Congratulations Gabi and Helen!
This weekend, the last of the Fibbs kids was married off.
On Saturday, my sister Gabrielle and her girlfriend Helen took advantage of California’s recent Supreme Court ruling striking down the state’s ban on same-sex marriage and together with thousands of other couples, joined their lives together.
How do I feel about it? I suppose, given the environment in which I was raised, that I should be horrified and saddened. And yet I’m thrilled for them both.
I’d be lying if I said I’ve come to terms with my religion and its judgments on my sister’s sexual orientation. I certainly take issue with how the church responds to my sister and other homosexuals, though my brief thoughts here are far more utilitarian than theological. I am coming at this less as a Christian who happens to be my sister’s brother and more as my sister’s brother who happens to be a Christian.
Believe me, there is no need to bombard my inbox or the comments section of this post with chapter and verse from Leviticus or the dictates of St. Paul illuminating Gabi and I to the error of our ways. We know well what the Bible says, as well as the feelings of many of our friends and family.
Frankly, I am tired of Christians decrying gay marriage as a blight on the sanctity of marriage when, according to numerous reputable studies, more than half of heterosexual Christian marriages end in divorce. Perhaps I’d feel differently about the integrity of the institution if those who called themselves believers in holy matrimony weren’t as bedeviled by relational implosions as “the world” they rail against. Perhaps I’d feel differently if being a Christian seemed to make the least bit of difference in marital longevity. I find it ironic that so many Christians are loath to accept two homosexuals who decide to pledge their lives to one another in monogamous exclusivity, the very thing modeled by Christ and His church.

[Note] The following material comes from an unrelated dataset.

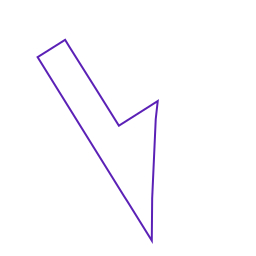 Bir Moghrein, Tiris Zemmour, Mauritania (Mercator projection), rotated 58°
{"feature_id": "47542326B49457561972338", "entity_name": "Bir Moghrein", "entity_type": "district", "adm_level": 2, "iso_a3": "MRT", "parent_name": "Mauritania", "parent_adm1": "Tiris Zemmour", "projection": "mercator", "projection_center": [-8.377, 26.182], "detail": "fine", "context": "isolated", "style": "outline", "palette": "violet", "viewbox_px": 256, "rotation_deg": 58, "n_neighbors": 0, "source": "geoboundaries", "source_scale": "gbopen_adm2", "svg_char_len": 315}
<svg xmlns="http://www.w3.org/2000/svg" viewBox="0 0 256 256"><g transform="rotate(58 128 128)"><path d="M183.8,167.5L190.4,167.4L236.1,167.5L200.5,144.8L166.7,121.5L135.2,99.8L120.9,88.5L121.2,134.5L80.0,134.5L27.8,134.7L19.9,134.6L20.0,167.1L183.8,167.5Z" fill="none" stroke="#5b21b6" stroke-width="2"/></g></svg>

I feel comfortable ignoring the bureaucratic and economic reasons why extending marriage to same sex couples is problematic if for no other reason than such issues are nowhere near the heart of why Christians cannot accept gay marriage. For Christians, it is a moral issue. And while they are free to take that stance, I have yet to meet one Christian who can give me even one example of how Gabi and Helen’s union affects the sanctity of his or her marriage.
Destroy the sanctity of marriage? What does that even mean? The government could null and void my marriage and while it might create an avalanche of red tape, it would not…could not…possibly touch the mysterious, symbolic, spiritual, sacred core of what my wife and I share. If marriage is nothing more than a binding contract in the eyes of the State, that is one thing. But if a Christian union is an act done before God, then nothing, apart from internal cancers, can ever hope to touch it.
Is my marriage somehow tainted by the heterosexual couple who recently married after living together “in sin” for years? Is it soiled by the heterosexual couple marrying because of a pregnancy, or against a family member’s wishes, etc? Of course not. So why is this any different? Besides, it’s not as if homosexual marriage somehow changes or magnifies the alleged sin. If God doesn’t approve of homosexuality, an empty, Godless ceremony won’t alter the gravity of their sin. Nothing has changed except for the symbol.
Homosexual marriage doesn’t harm my marriage or yours, no matter how theologically into the weeds you want to go.
I am still amazed that Christians feel the need to police the lives of others instead of being satisfied with working out their own personal holiness with fear and trembling. Why the constant need to tell others how they must live? Christians are to be the salt and light of the world by their behavior and good works, not the world’s spiritual policemen.
In a few short days I will finally meet Helen for the very first time. Heretofore a voice over the phone or a pixilated image on Skype, a trip to Portland for the 4th of July holiday will finally allow us to meet in person. I am not concerned that I won’t love her. If my sister is smitten, I have no doubt I will be too. I am, however, worried about the enormous elephant in the room these recent events (and my now public reaction to them) will create.
Someone has to be happy for Gabi and Helen, has to celebrate with them, has to stand up for them. And I am happy to be that person.